** Opening Dataset content block **

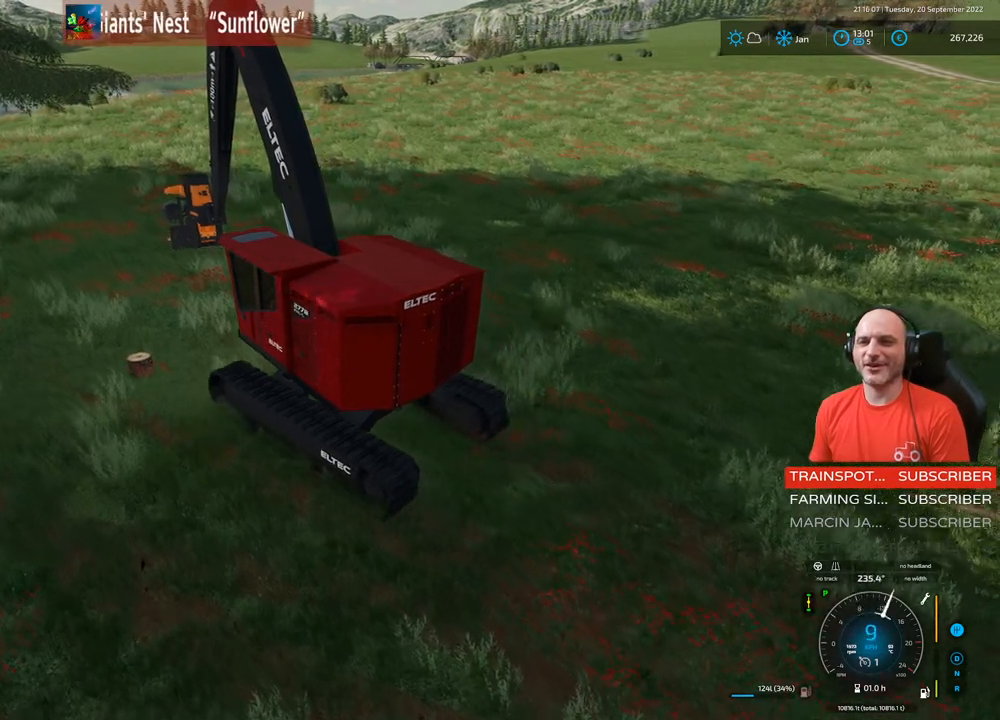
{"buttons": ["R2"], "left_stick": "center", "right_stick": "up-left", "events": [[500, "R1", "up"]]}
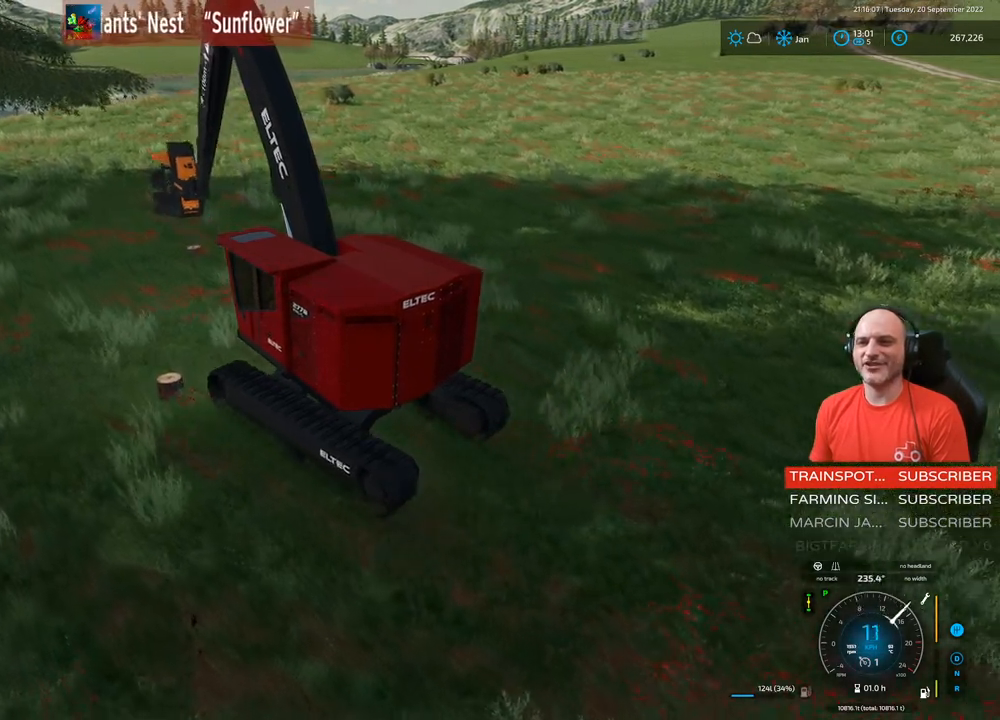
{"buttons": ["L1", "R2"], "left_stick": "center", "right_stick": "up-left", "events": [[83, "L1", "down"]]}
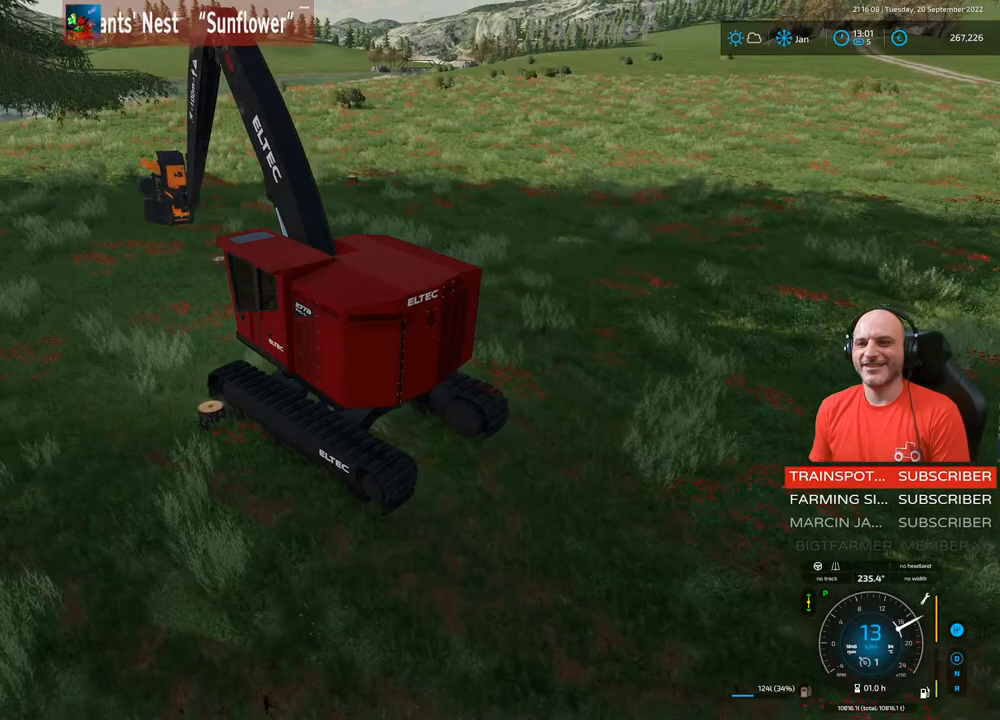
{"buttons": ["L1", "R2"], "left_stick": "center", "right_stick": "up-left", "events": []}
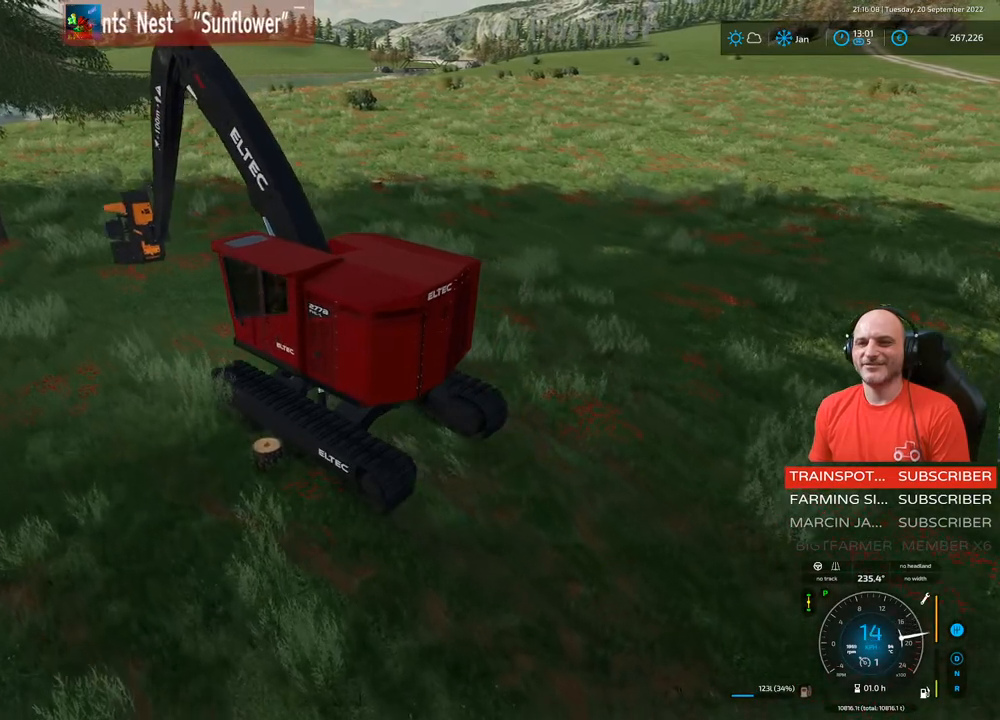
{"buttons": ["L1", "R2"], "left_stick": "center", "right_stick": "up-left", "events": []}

** Closing Dataset content block **
** Opening Dataset content block **

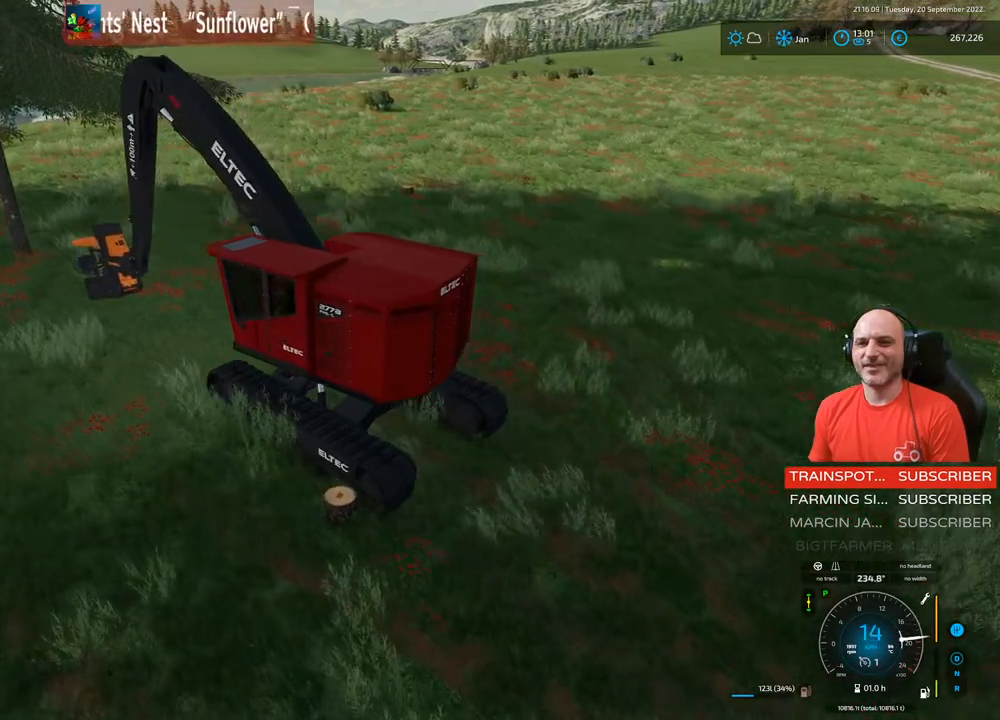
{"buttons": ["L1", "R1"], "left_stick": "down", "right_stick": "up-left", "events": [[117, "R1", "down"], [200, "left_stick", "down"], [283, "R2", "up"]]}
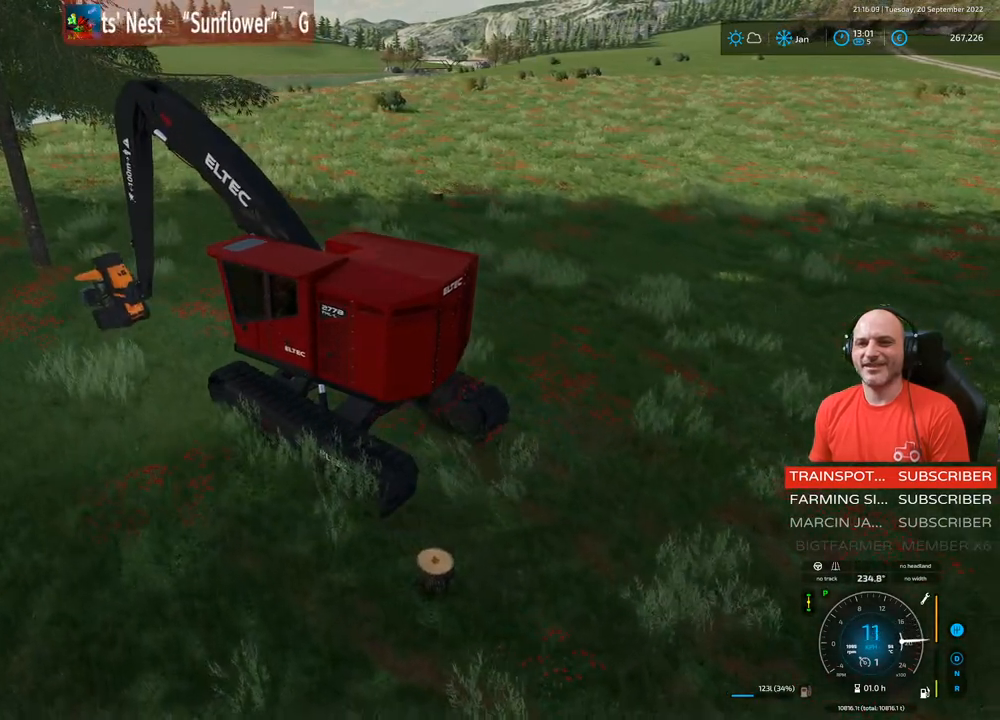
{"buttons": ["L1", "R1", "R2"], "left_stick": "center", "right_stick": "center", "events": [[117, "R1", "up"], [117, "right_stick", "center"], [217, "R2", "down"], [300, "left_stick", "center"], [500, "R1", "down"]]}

** Closing Dataset content block **

Copy every line that contains "center" from the listing above.

## Output for this exercise:
{"buttons": ["R2"], "left_stick": "center", "right_stick": "up-left", "events": [[500, "R1", "up"]]}
{"buttons": ["L1", "R2"], "left_stick": "center", "right_stick": "up-left", "events": [[83, "L1", "down"]]}
{"buttons": ["L1", "R2"], "left_stick": "center", "right_stick": "up-left", "events": []}
{"buttons": ["L1", "R2"], "left_stick": "center", "right_stick": "up-left", "events": []}
{"buttons": ["L1", "R1", "R2"], "left_stick": "center", "right_stick": "center", "events": [[117, "R1", "up"], [117, "right_stick", "center"], [217, "R2", "down"], [300, "left_stick", "center"], [500, "R1", "down"]]}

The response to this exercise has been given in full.